• _Extrait retenu_
*****
Mardi 19 octobre 1880
Fragment de lettre de Charles Mertzdorff (Vieux-Thann) à sa fille Marie Mertzdorff, épouse de Marcel de Fréville (Paris), transcrit par la famille au XXe siècle
Depuis qu’Alphonse[1] et Émilie[2] ont rangé le laboratoire, j’ai le plus grand plaisir à y travailler. Ce que j’y fais n’est pas important, je continue les rangements commencés, ce qui est long mais nullement ennuyeux car il y a une cinquantaine de flacons sans étiquettes, il s’agit donc de reconnaître chaque substance et ce sont autant de petites analyses à faire, je fais cela encore assez vite, mais que de choses me manquent encore.
Mon médecin[3] est nommé médecin cantonal ce qui le force à avoir cheval et voiture que je me suis engagé à lui fournir. M. Jaeglé[4] est à Bâle pour cet objet. Si jamais j’ai fait quelque bien, c’est en ayant la chance d’avoir un homme avec autant de bon vouloir et de bon cœur. Le revers de la médaille, c’est que j’ai à dos tous les médecins et apothicaires des environs, et chacun de m’habiller et me déshabiller à sa manière.
Autre menace, il paraît que le maître d’école, qui doit nous arriver, n’est pas du goût de notre curé[5], ce qui le chagrine au point de demander son changement à l’Évêché, ce qui sera une grande perte et il faudrait un instituteur hors ligne pour avoir une compensation.
*****
• _Données extraites_
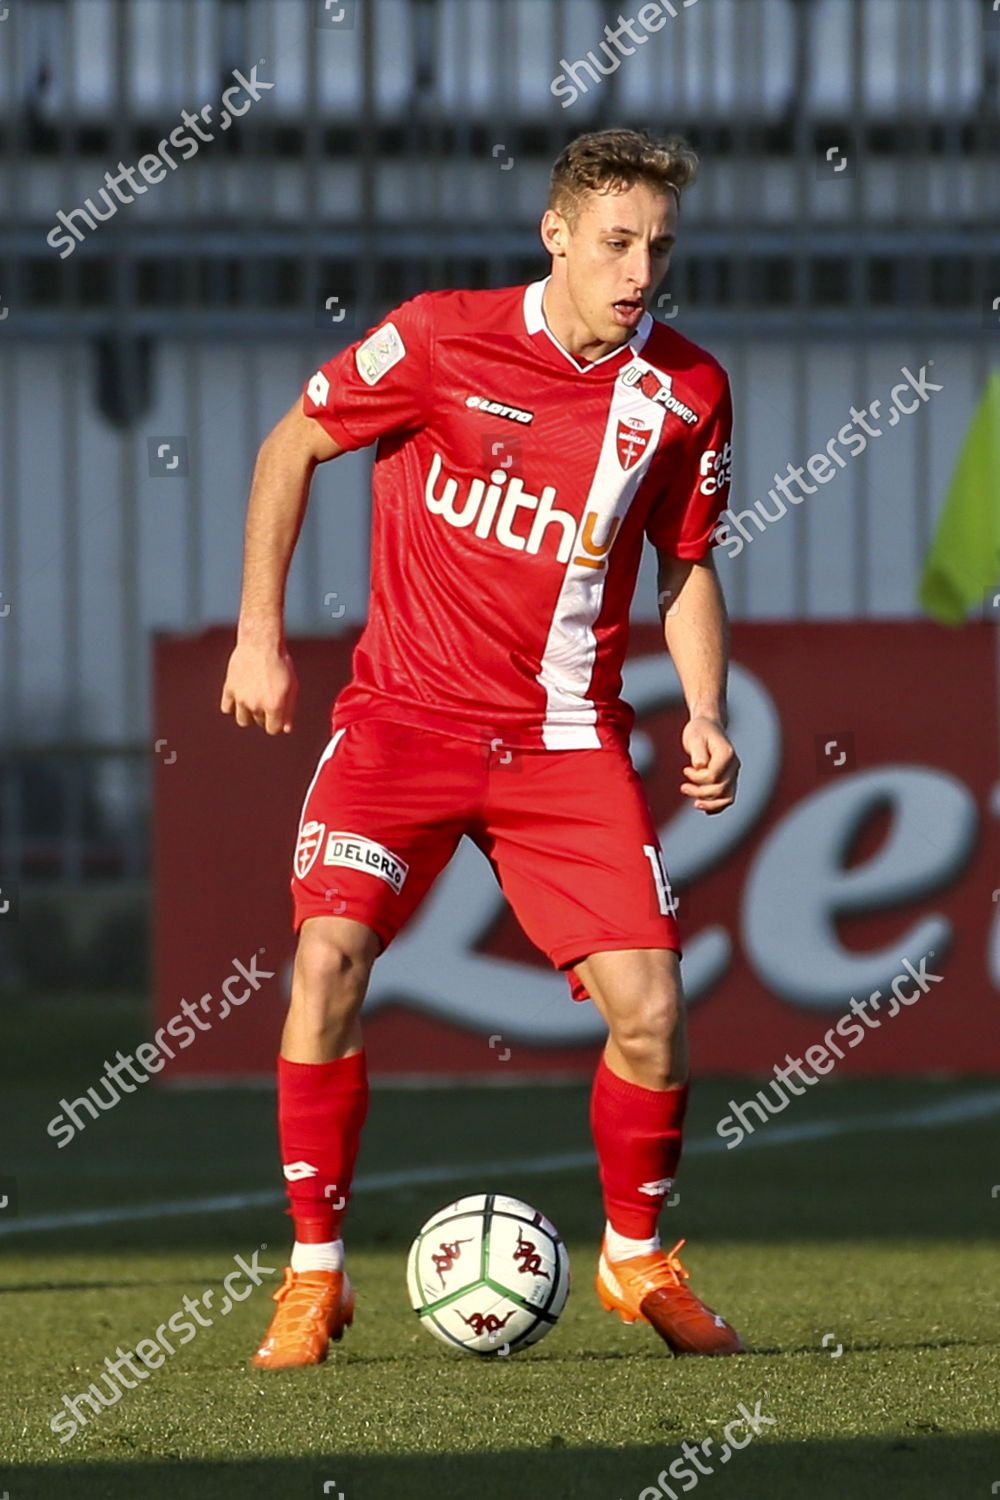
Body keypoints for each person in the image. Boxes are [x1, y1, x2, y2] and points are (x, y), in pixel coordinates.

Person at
*****
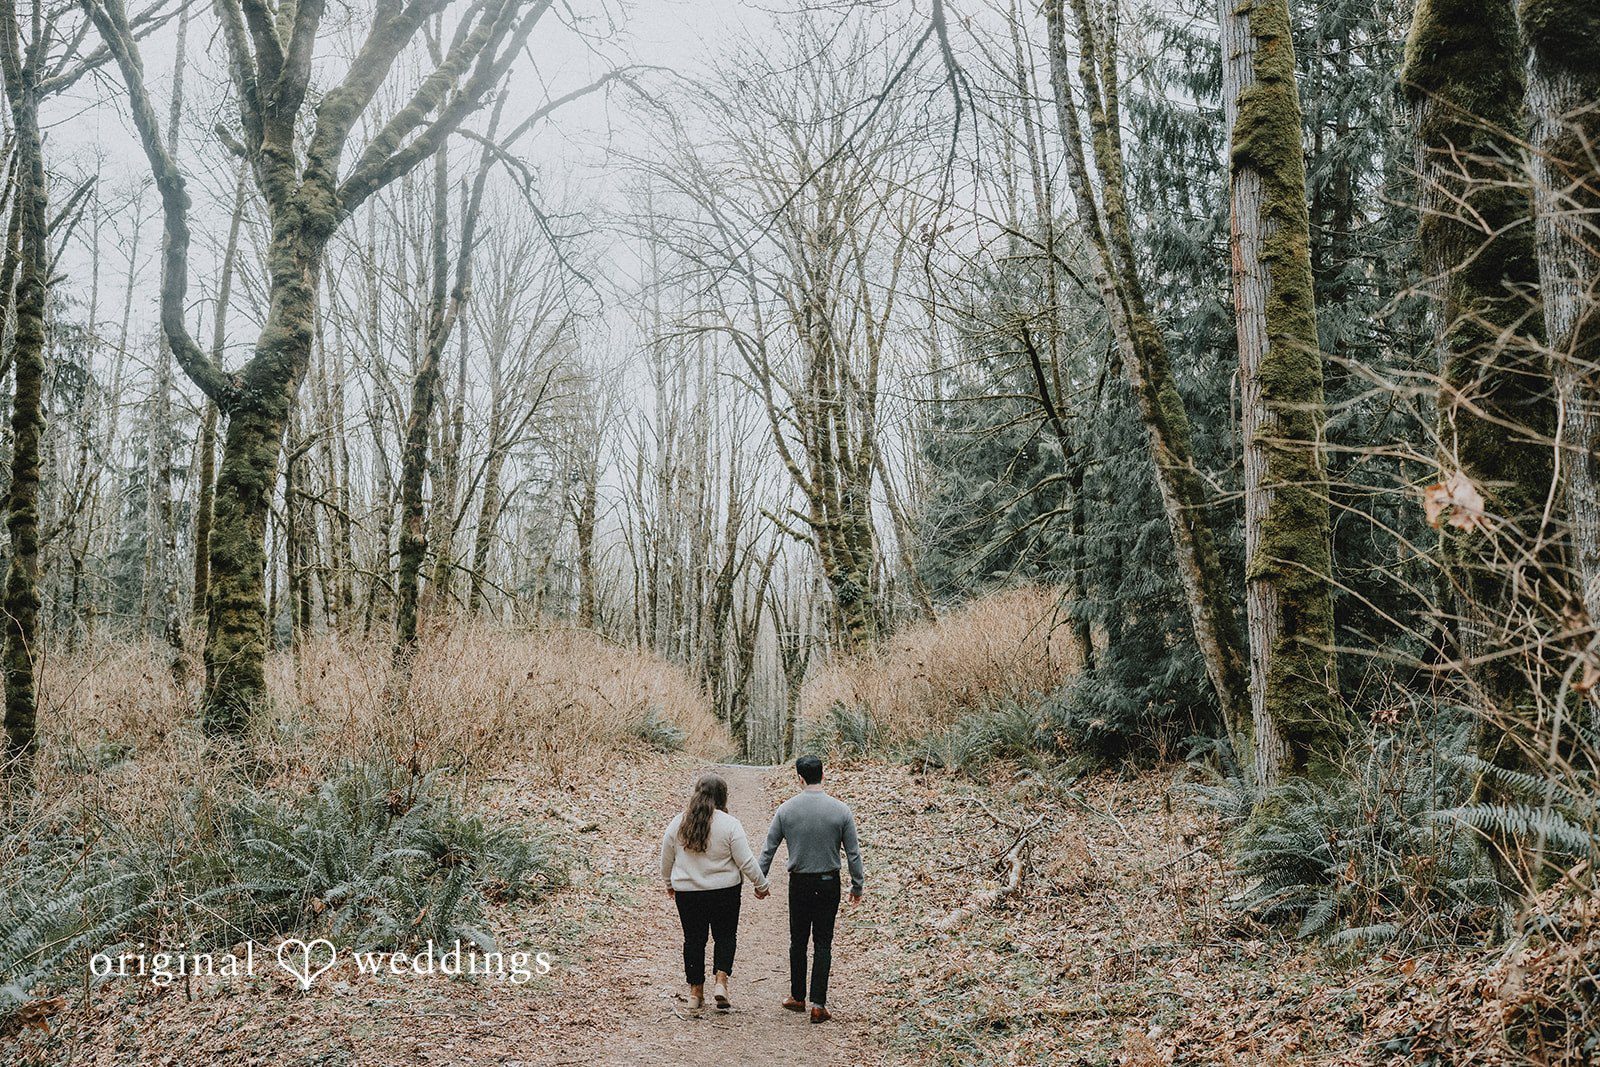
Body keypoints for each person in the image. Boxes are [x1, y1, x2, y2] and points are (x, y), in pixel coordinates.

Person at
*****
• _Énoncé de la tâche_
D'après la lettre de Charles Mertzdorff, pourquoi les rangements du laboratoire sont-ils longs sans être ennuyeux ? Répondez en une à trois phrases.

• _Production attendue_
Le laboratoire contient une cinquantaine de flacons sans étiquette. Il faut donc reconnaître chaque substance, ce qui représente autant de petites analyses à faire.